Einen echten Gegenentwurf zu der Politik des SPD-geführten Senats sucht man auf den 23 Seiten aber vergebens.

Suding: Es ist kein Wahlprogramm, sondern wir beschreiben den Status quo und fordern notwendige Korrekturen – in allen Bereichen.

Die Stadt streitet darüber, wie und wo Flüchtlinge untergebracht werden können. Wo steht eigentlich die FDP?

Suding: Möchten Sie, dass ich Vorschläge für Standorte mache?

Nein. Aber zum Beispiel Ihre Haltung zu der Volksinitiative gegen Großunterkünfte würde uns interessieren.

Suding: Wir finden die Forderungen der Initiative nach kleineren Unterkünften im Prinzip richtig. Aber ob das mit den von ihr geforderten Obergrenzen für die Unterkünfte, Mindest-Abständen und zeitlichen Abläufen so funktioniert, sei dahingestellt. Ich glaube, da braucht man mehr Flexibilität. Ich wundere mich aber, dass die Kommunikation von Rot-Grün mit der Volksinitiative so schlecht gelaufen ist, dass wir jetzt diese Bürgerbegehren in den Bezirken haben. Jetzt kann über ein paar Unterschriften eine Sperrwirkung für neue Unterkünfte erreicht werden. Dabei ist dem Bürgermeister doch klar, dass er diesen Volksentscheid, wenn es dazu kommen sollte, nur verlieren kann. Er muss auf die Initiative zugehen, aber das tut er nicht.

Eine Art Moratorium zuzulassen, wie von der Initiative gefordert, ist aus Sicht des Senats halt schwierig, weil ja weiter Unterkünfte geschaffen werden müssen, zum Beispiel für Tausende Flüchtlinge, die in Baumärkten ausharren.

Suding: Daher fordern wir ja auch, dass sich der Bürgermeister auf Bundes­ebene für eine gerechtere Verteilung auf die Bundesländer und eine Entlastung der Stadtstaaten einsetzen soll.
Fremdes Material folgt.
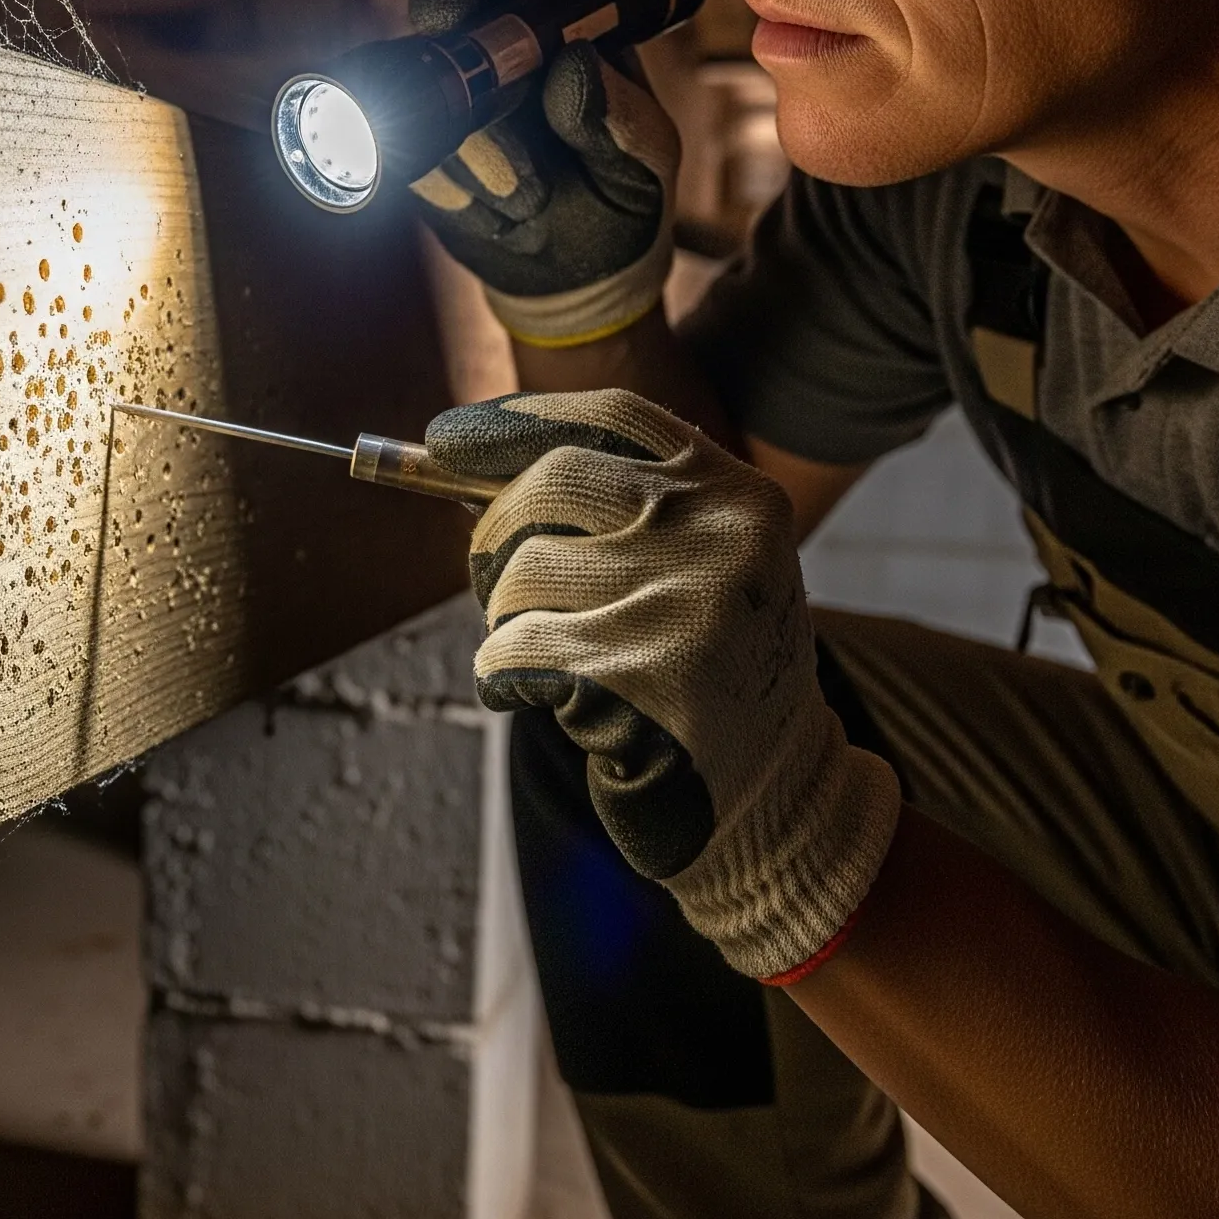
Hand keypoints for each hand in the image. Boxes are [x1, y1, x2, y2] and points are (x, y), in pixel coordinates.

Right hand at [406, 0, 680, 349]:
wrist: (580, 273)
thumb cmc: (622, 195)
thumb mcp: (644, 158)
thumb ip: (618, 115)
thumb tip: (575, 65)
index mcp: (553, 16)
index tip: (469, 20)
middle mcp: (489, 46)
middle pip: (435, 10)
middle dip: (444, 55)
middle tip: (475, 113)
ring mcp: (445, 100)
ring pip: (420, 98)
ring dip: (473, 159)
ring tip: (530, 202)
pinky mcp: (416, 154)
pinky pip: (409, 163)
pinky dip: (454, 196)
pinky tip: (496, 218)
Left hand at [425, 388, 901, 981]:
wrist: (772, 798)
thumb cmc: (702, 672)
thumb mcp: (693, 567)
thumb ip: (608, 509)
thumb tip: (454, 461)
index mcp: (736, 494)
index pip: (610, 419)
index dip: (515, 424)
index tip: (446, 440)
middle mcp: (720, 535)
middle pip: (547, 484)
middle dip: (493, 534)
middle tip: (492, 583)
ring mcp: (684, 605)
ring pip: (520, 575)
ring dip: (505, 621)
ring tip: (551, 658)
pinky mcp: (638, 680)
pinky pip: (511, 652)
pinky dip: (502, 677)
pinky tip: (542, 699)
In den umliegenden Bundesländern – übrigens alle von der SPD regiert – sind Kapazitäten frei, die müssen auch genutzt werden. Aber Scholz ist total passiv und unternimmt nichts. Das ist gefährlich, weil wir die Sorge haben, dass es beim Volksentscheid am Ende nur um die Frage geht: Flüchtlinge ja oder nein? Und ich sehe die Gefahr der Unterwanderung. Die Initiative versucht zwar, die AfD außen vor zu halten. Aber in einer nicht professionellen Struktur ist das auf Dauer schwierig.

Haben Sie Verständnis für die Blankeneser Bürger, die Baumfällarbeiten für die Herrichtung einer Flüchtlingsunterkunft blockiert haben?

Suding: Nein, habe ich nicht. Ich halte die Aktion für rechtsstaatlich bedenklich. Das bedeutet natürlich nicht, dass man den Rechtsweg nicht bemühen darf. Aber ich kann nicht einsehen, warum es in dieser Gegend in meinem Wahlkreis Blankenese nicht möglich sein sollte, 192 Flüchtlinge unterzubringen.

Stimmt es Sie nachdenklich, dass solch ein Widerstand ausgerechnet in einem so wohlhabenden Stadtteil geleistet wird?

Suding: Jedenfalls wundert es mich nicht. Einmal abgesehen von der nicht zu tolerierenden Blockade: In Blankenese gibt es eher Menschen, die das Potenzial, das Know-how und vielleicht auch die finanziellen Mittel haben, sich in so einer Frage zu engagieren, als etwa in Billbrook. Aber es ist ja keinesfalls so, das ist mir sehr wichtig, dass alle Blankeneser gegen die Flüchtlingsunterkunft sind. Ganz im Gegenteil.